• [Task goal] What lines of the data hold the string "value"? Pull each one out.
+---+
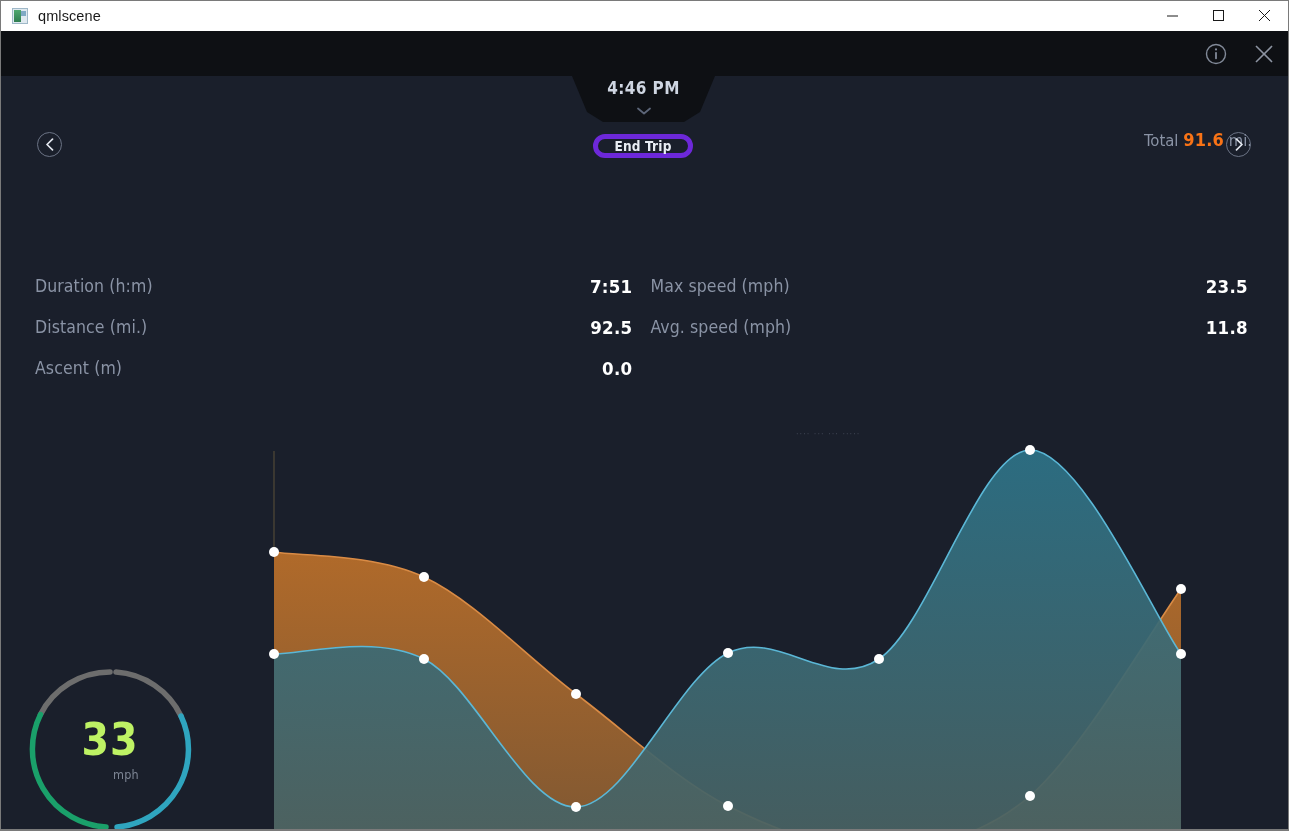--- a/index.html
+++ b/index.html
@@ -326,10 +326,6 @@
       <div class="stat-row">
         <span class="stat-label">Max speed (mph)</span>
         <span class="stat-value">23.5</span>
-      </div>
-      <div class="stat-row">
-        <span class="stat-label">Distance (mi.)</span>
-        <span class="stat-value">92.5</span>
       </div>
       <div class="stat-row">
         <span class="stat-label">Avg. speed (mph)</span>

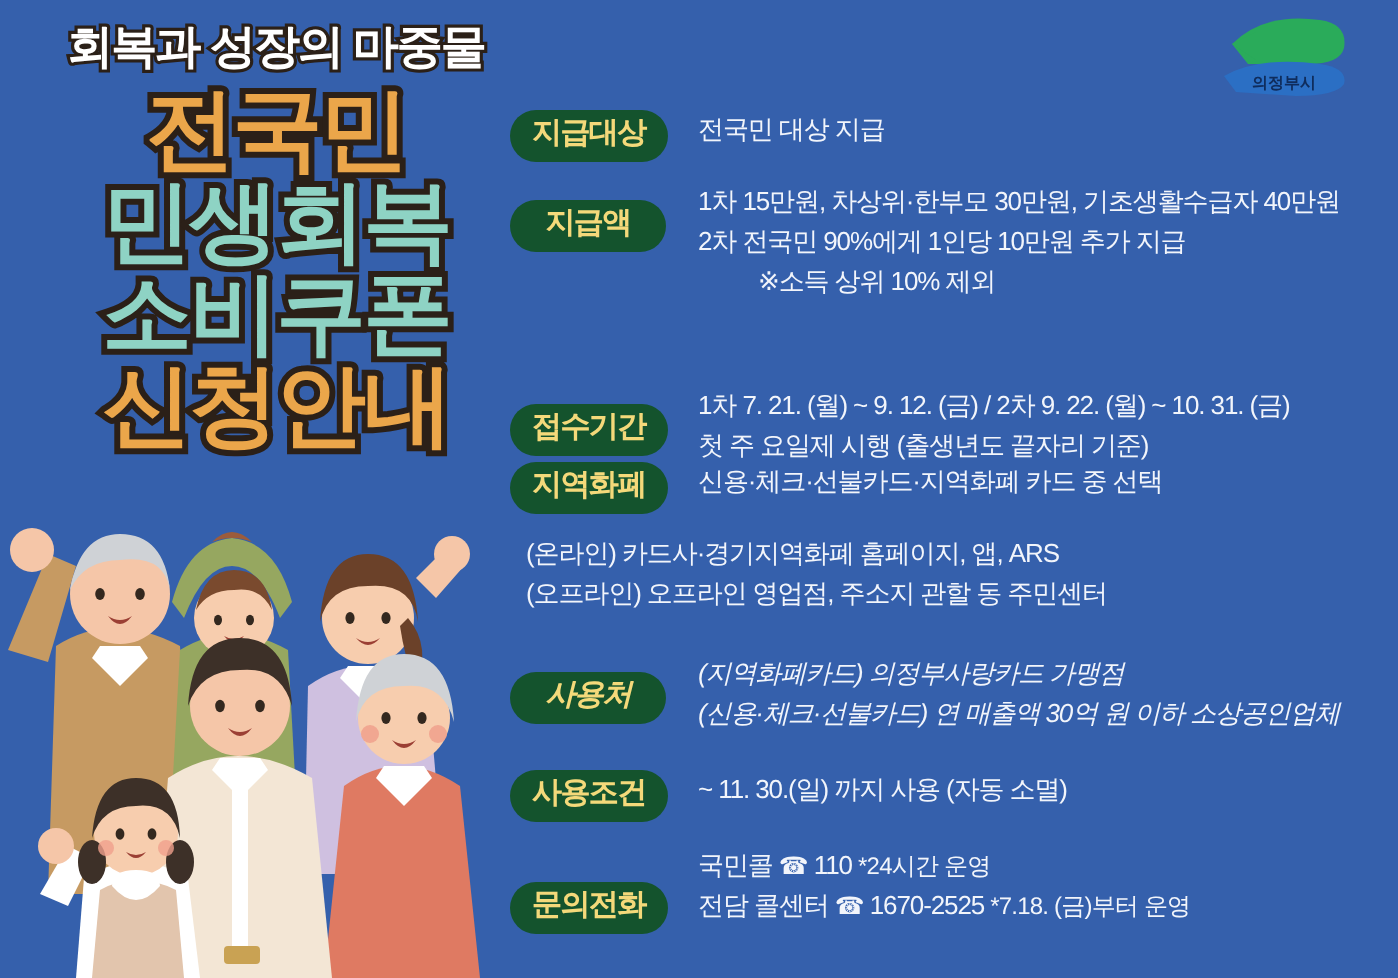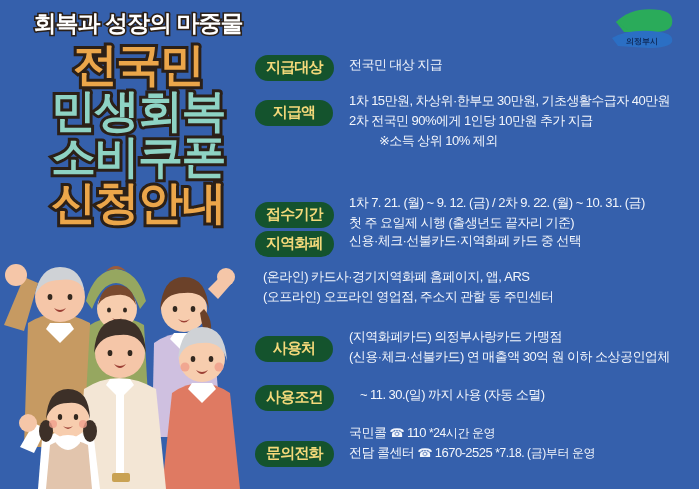--- a/index.html
+++ b/index.html
@@ -106,7 +106,7 @@
   #row-period  { top:138px; }
   #row-method  { top:176px; }
   #row-apply   { top:212px; }
-  #row-usable  { top:272px; }
+  #row-usable  { top:272px;font-style:italic; }
   #row-cond    { top:330px;gap:11px; }
   #row-tel     { top:368px; }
+---+
• [Response to the exercise]
         <span class="stat-value">23.5</span>
-        <span class="stat-value">92.5</span>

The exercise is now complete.